An ocean general circulation model is used to examine the role of model geometry and surface buoyancy and wind stress forcing in the asymmetry of the global thermohaline circulation. The model domain is a highly idealized Atlantic and Pacific, linked by a circumpolar ocean in the south, and the integrations are performed under mixed boundary conditions diagnosed from spinups under various temperature and salinity profiles constructed from the present-day climatology.

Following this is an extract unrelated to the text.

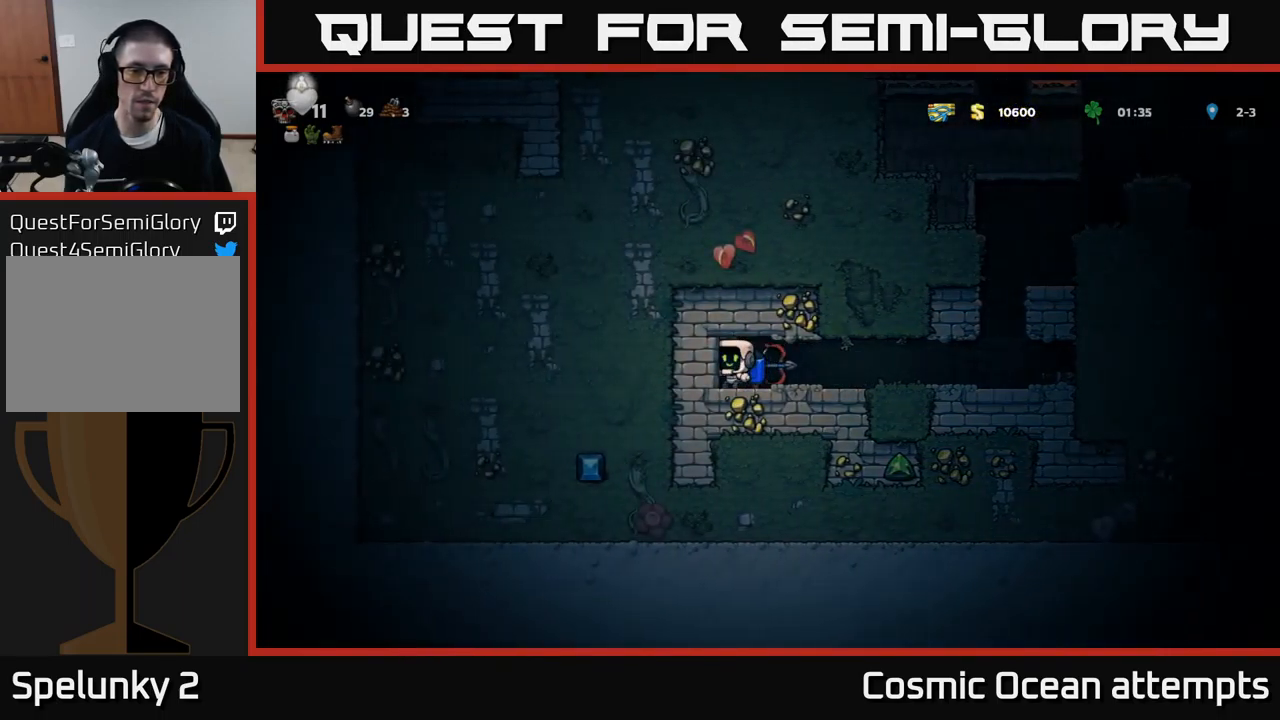
{"buttons": [], "left_stick": "center", "events": [[134, "X", "down"], [317, "DPAD_LEFT", "up"], [317, "X", "up"]]}
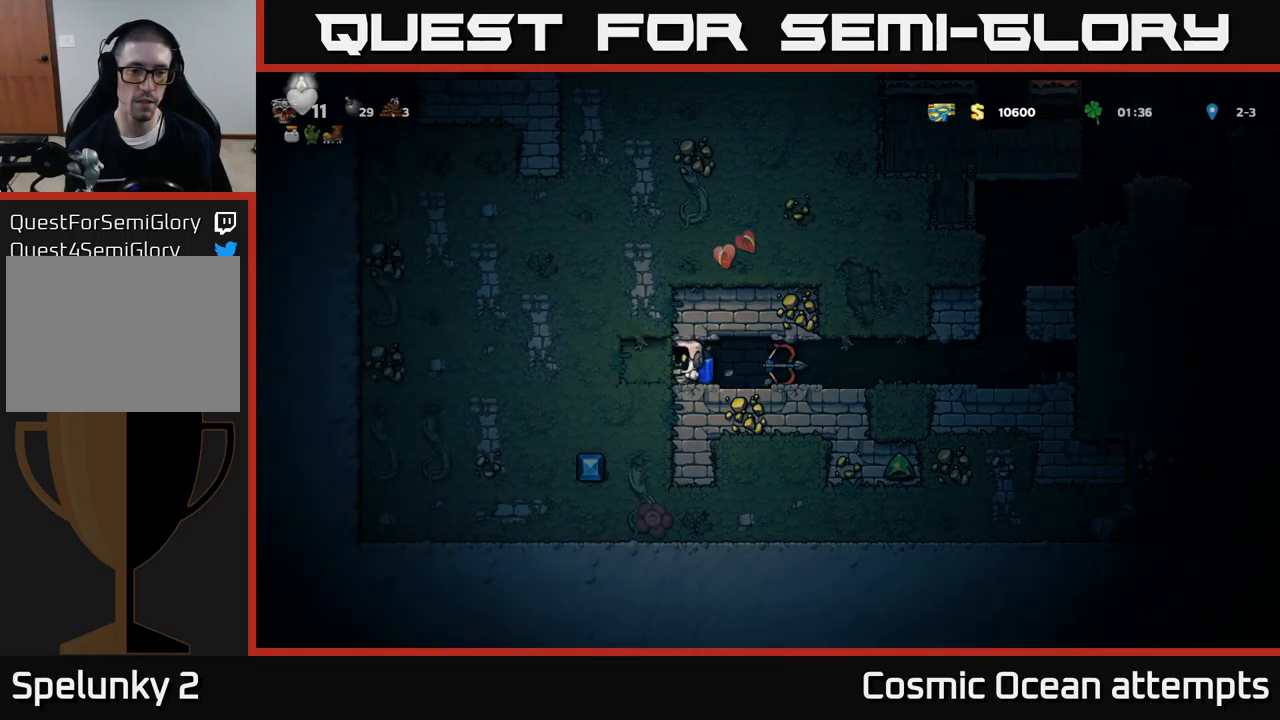
{"buttons": ["X"], "left_stick": "center", "events": [[34, "X", "down"], [67, "DPAD_LEFT", "down"], [217, "X", "up"], [267, "DPAD_LEFT", "up"], [450, "X", "down"]]}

The model exhibits a tendency to favor either a “conveyor”-type circulation with sinking in the northern North Atlantic and upwelling in the North Pacific, or a “southern sinking” state with deep sinking in the Antarctic only. This bias is not dictated solely by the hydrological cycle, nor apparently by the greater northern extension of the Atlantic basin, but presumably by the overall asymmetry of the geometry. Equilibria with northern sinking in both basins can appear, however, when the winds in the Southern Ocean are reduced or the horizontal or vertical mixing in that region is tampered with. Three alternate two-basin geometries also have both “northern sinking” and “inverse conveyor” solutions. The common characteristic of all the North Pacific sinking states is the appearance of a very fresh halocline in the Southern Ocean that strongly reduces the Antarctic Circumpolar Current and reverses the sign of the normal pole-to-pole surface density contrast in the Pacific. A linear relationship is in fact found between the North Atlantic overturning and the meridional gradient of depth-integrated steric height, in good analogy with the simple box models of the thermohaline circulation where the overturning circulation is parameterized as linearly proportional to a meridional density difference.
Model results suggest the existence of multiple conveyor-type equilibria with different strengths of the North Atlantic overturning. The southern overturning is in contrast quite stable except in states with very strong sinking in the Northern Hemisphere.